> **Task to carry out**:
Return the whole listing exactly as it stands.

> **Data**:
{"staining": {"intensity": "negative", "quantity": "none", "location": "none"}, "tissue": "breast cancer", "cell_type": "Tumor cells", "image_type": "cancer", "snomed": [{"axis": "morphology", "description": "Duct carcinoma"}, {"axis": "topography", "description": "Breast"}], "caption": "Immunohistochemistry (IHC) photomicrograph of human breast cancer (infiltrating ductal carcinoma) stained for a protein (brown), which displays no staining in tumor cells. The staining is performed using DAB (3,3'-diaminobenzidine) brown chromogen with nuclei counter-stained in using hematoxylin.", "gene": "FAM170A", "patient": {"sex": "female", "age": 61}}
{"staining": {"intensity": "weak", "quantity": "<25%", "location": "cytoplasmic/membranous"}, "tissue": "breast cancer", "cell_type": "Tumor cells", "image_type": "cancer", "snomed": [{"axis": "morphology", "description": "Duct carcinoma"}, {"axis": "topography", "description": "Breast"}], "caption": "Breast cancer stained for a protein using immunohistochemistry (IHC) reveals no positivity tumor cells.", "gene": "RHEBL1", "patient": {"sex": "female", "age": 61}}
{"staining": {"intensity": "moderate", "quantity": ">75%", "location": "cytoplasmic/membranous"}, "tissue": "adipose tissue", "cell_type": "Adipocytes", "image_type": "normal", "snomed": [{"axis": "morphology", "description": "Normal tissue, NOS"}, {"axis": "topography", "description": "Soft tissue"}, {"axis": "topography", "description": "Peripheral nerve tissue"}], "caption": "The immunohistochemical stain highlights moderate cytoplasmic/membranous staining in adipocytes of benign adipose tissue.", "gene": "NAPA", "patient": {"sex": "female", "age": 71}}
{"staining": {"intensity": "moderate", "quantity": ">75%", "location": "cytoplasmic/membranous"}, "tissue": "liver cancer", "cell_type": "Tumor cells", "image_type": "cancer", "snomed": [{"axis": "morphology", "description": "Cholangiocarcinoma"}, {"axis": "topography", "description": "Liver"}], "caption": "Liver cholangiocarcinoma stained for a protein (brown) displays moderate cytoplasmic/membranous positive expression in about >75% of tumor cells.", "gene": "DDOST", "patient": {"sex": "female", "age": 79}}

> **Answer for this exercise**:
{"staining": {"intensity": "negative", "quantity": "none", "location": "none"}, "tissue": "breast cancer", "cell_type": "Tumor cells", "image_type": "cancer", "snomed": [{"axis": "morphology", "description": "Duct carcinoma"}, {"axis": "topography", "description": "Breast"}], "caption": "Immunohistochemistry (IHC) photomicrograph of human breast cancer (infiltrating ductal carcinoma) stained for a protein (brown), which displays no staining in tumor cells. The staining is performed using DAB (3,3'-diaminobenzidine) brown chromogen with nuclei counter-stained in using hematoxylin.", "gene": "FAM170A", "patient": {"sex": "female", "age": 61}}
{"staining": {"intensity": "weak", "quantity": "<25%", "location": "cytoplasmic/membranous"}, "tissue": "breast cancer", "cell_type": "Tumor cells", "image_type": "cancer", "snomed": [{"axis": "morphology", "description": "Duct carcinoma"}, {"axis": "topography", "description": "Breast"}], "caption": "Breast cancer stained for a protein using immunohistochemistry (IHC) reveals no positivity tumor cells.", "gene": "RHEBL1", "patient": {"sex": "female", "age": 61}}
{"staining": {"intensity": "moderate", "quantity": ">75%", "location": "cytoplasmic/membranous"}, "tissue": "adipose tissue", "cell_type": "Adipocytes", "image_type": "normal", "snomed": [{"axis": "morphology", "description": "Normal tissue, NOS"}, {"axis": "topography", "description": "Soft tissue"}, {"axis": "topography", "description": "Peripheral nerve tissue"}], "caption": "The immunohistochemical stain highlights moderate cytoplasmic/membranous staining in adipocytes of benign adipose tissue.", "gene": "NAPA", "patient": {"sex": "female", "age": 71}}
{"staining": {"intensity": "moderate", "quantity": ">75%", "location": "cytoplasmic/membranous"}, "tissue": "liver cancer", "cell_type": "Tumor cells", "image_type": "cancer", "snomed": [{"axis": "morphology", "description": "Cholangiocarcinoma"}, {"axis": "topography", "description": "Liver"}], "caption": "Liver cholangiocarcinoma stained for a protein (brown) displays moderate cytoplasmic/membranous positive expression in about >75% of tumor cells.", "gene": "DDOST", "patient": {"sex": "female", "age": 79}}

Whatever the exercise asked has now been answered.